President Yoweri Museveni and his wife Janet on Wednesday left for Cape Town in South Africa, to attend 28th World Economic Forum on Africa.
The Forum is expected to bring together over 1,000 world leaders, start-up founders, development experts, artists and activists.
It will be running under the theme, ‘Shaping Inclusive Growth and Shared Futures in the Fourth Industrial Revolution.’
President Cyril Ramaphosa will be opening the Forum today and President Museveni is among the key speakers.
Museveni trip to South Africa comes as the nation reels from recent violence that has been linked to xenophobia.
South African Police yesterday confirmed that at least 5 people were killed in these xenophobic attacks which target foreign business people in different parts of Johannesburg.
President Ramaphosa vowed to clamp down on what he described as “acts of wanton violence”
Police arrested more than 91 people on Monday after protesters torched cars and looted dozens of shops.
News24, a South African news agency, said Monday’s riots came after hundreds of people marched in Johannesburg’s Central Business District (CBD) demanding foreigners leave.
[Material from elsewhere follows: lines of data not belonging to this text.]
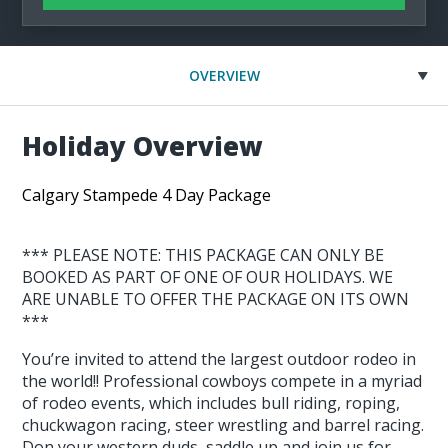
OVERVIEW
Holiday Overview
Calgary Stampede 4 Day Package
*** PLEASE NOTE: THIS PACKAGE CAN ONLY BE
BOOKED AS PART OF ONE OF OUR HOLIDAYS. WE
ARE UNABLE TO OFFER THE PACKAGE ON ITS OWN
***
You’re invited to attend the largest outdoor rodeo in
the world!! Professional cowboys compete in a myriad
of rodeo events, which includes bull riding, roping,
chuckwagon racing, steer wrestling and barrel racing.
Don your western duds, saddle up and join us for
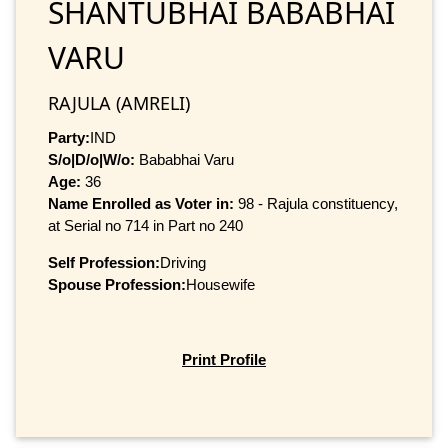
SHANTUBHAI BABABHAI
VARU
RAJULA (AMRELI)
Party:
IND
S/o|D/o|W/o:
Bababhai Varu
Age:
36
Name Enrolled as Voter in:
98 - Rajula constituency,
at Serial no 714 in Part no 240
Self Profession:
Driving
Spouse Profession:
Housewife
Print Profile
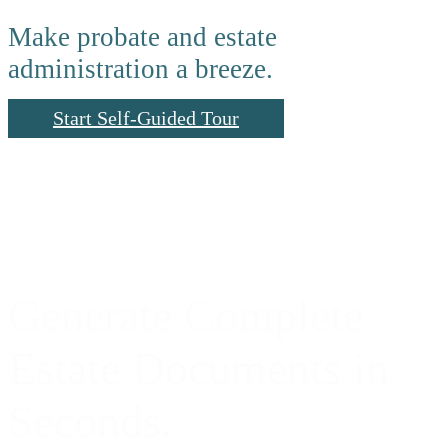
Make probate and estate
administration a breeze.
Start Self-Guided Tour
Generate Complete
Estate Documents in
Seconds.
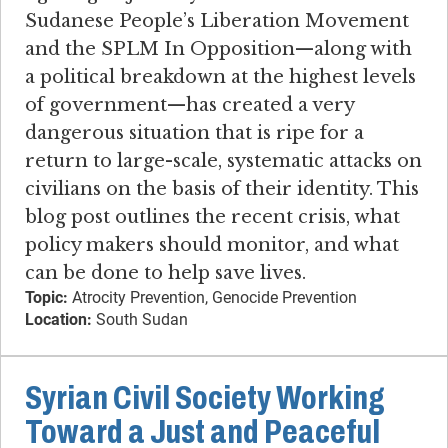
Sudanese People’s Liberation Movement
and the SPLM In Opposition—along with
a political breakdown at the highest levels
of government—has created a very
dangerous situation that is ripe for a
return to large-scale, systematic attacks on
civilians on the basis of their identity. This
blog post outlines the recent crisis, what
policy makers should monitor, and what
can be done to help save lives.
Topic:
Atrocity Prevention, Genocide Prevention
Location:
South Sudan
Syrian Civil Society Working
Toward a Just and Peaceful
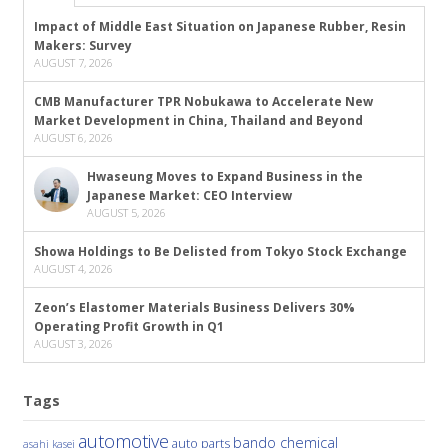
Impact of Middle East Situation on Japanese Rubber, Resin
Makers: Survey
AUGUST 7, 2026
CMB Manufacturer TPR Nobukawa to Accelerate New
Market Development in China, Thailand and Beyond
AUGUST 6, 2026
Hwaseung Moves to Expand Business in the
Japanese Market: CEO Interview
AUGUST 5, 2026
Showa Holdings to Be Delisted from Tokyo Stock Exchange
AUGUST 4, 2026
Zeon’s Elastomer Materials Business Delivers 30%
Operating Profit Growth in Q1
AUGUST 3, 2026
Tags
automotive
bando chemical
auto parts
asahi kasei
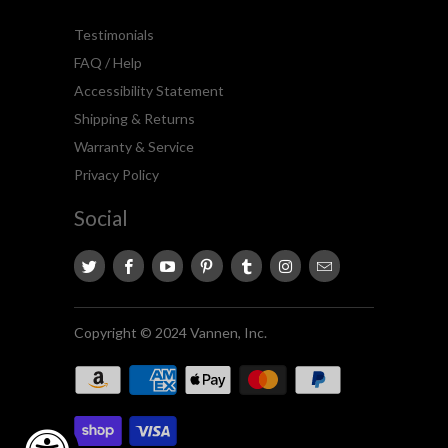
Testimonials
FAQ / Help
Accessibility Statement
Shipping & Returns
Warranty & Service
Privacy Policy
Social
Copyright © 2024 Vannen, Inc.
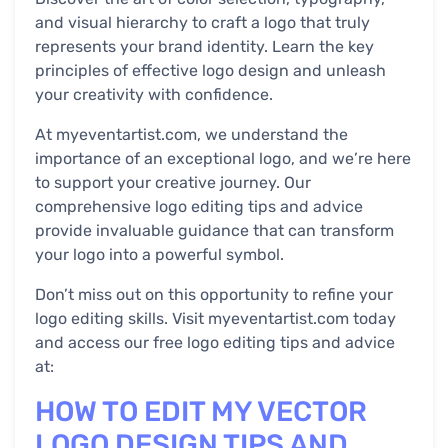
and visual hierarchy to craft a logo that truly
represents your brand identity. Learn the key
principles of effective logo design and unleash
your creativity with confidence.
At myeventartist.com, we understand the
importance of an exceptional logo, and we’re here
to support your creative journey. Our
comprehensive logo editing tips and advice
provide invaluable guidance that can transform
your logo into a powerful symbol.
Don’t miss out on this opportunity to refine your
logo editing skills. Visit myeventartist.com today
and access our free logo editing tips and advice
at:
HOW TO EDIT MY VECTOR
LOGO DESIGN TIPS AND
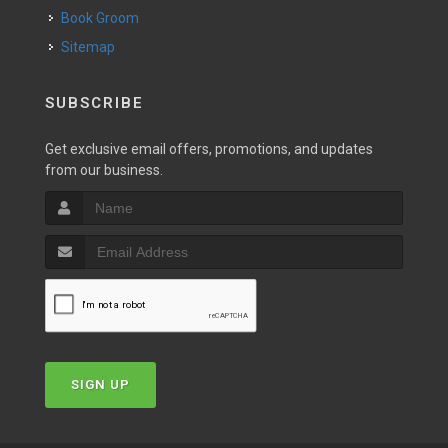
Book Groom
Sitemap
SUBSCRIBE
Get exclusive email offers, promotions, and updates
from our business.
SIGN UP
They targeted “shops they believed to be owned by foreign nationals”
Following the attacks, South African media reported that a number of African leaders had opted out of the Cape Town Conference.
Rwanda leader Paul Kagame, who is also the chairman of the African Union will not be attending.
His handlers, said yesterday that Kagame would be occupied by other businesses, but that a “strong Rwanda delegation” would attend
There were also reports that DRC leader Félix Tshisekedi and Malawian President Peter Mtharika also pulled out of the event.
In a statement on Tuesday, the African Union Commission Chairman Moussa Faki Mahamat called for “immediate steps to protect the lives of people and their property, ensure that all perpetrators are brought to account for their acts, and that justice be done to those who suffered economic and other losses.”
Nigerian President Muhammadu Buhari instructed his foreign affairs minister to summon South Africa’s high commissioner to Nigeria over the violence.